=== Section Start ===
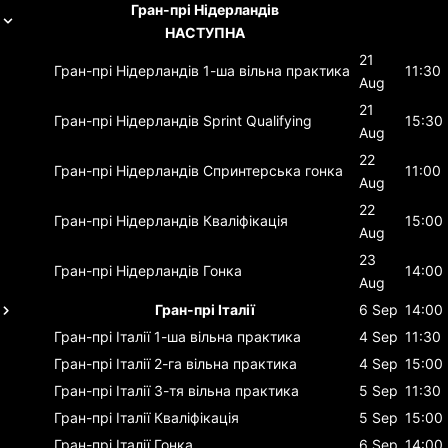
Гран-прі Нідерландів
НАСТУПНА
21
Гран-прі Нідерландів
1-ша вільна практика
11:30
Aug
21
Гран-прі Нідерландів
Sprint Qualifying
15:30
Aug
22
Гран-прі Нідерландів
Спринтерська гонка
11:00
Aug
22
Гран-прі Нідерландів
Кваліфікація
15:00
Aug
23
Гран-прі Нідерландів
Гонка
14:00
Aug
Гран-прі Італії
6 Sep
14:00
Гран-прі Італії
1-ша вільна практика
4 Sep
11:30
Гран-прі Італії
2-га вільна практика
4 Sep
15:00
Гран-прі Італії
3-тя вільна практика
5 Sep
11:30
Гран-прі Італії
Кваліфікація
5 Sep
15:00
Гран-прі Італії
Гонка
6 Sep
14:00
=== Section End ===
▶ Assigned task: Rewrite every line of text in the records above as a numbered list, skipping blank lines and leaving out the pictures.

▶ Result for this exercise:
1. Гран-прі Нідерландів
2. НАСТУПНА
3. 21
4. Гран-прі Нідерландів
5. 1-ша вільна практика
6. 11:30
7. Aug
8. 21
9. Гран-прі Нідерландів
10. Sprint Qualifying
11. 15:30
12. Aug
13. 22
14. Гран-прі Нідерландів
15. Спринтерська гонка
16. 11:00
17. Aug
18. 22
19. Гран-прі Нідерландів
20. Кваліфікація
21. 15:00
22. Aug
23. 23
24. Гран-прі Нідерландів
25. Гонка
26. 14:00
27. Aug
28. Гран-прі Італії
29. 6 Sep
30. 14:00
31. Гран-прі Італії
32. 1-ша вільна практика
33. 4 Sep
34. 11:30
35. Гран-прі Італії
36. 2-га вільна практика
37. 4 Sep
38. 15:00
39. Гран-прі Італії
40. 3-тя вільна практика
41. 5 Sep
42. 11:30
43. Гран-прі Італії
44. Кваліфікація
45. 5 Sep
46. 15:00
47. Гран-прі Італії
48. Гонка
49. 6 Sep
50. 14:00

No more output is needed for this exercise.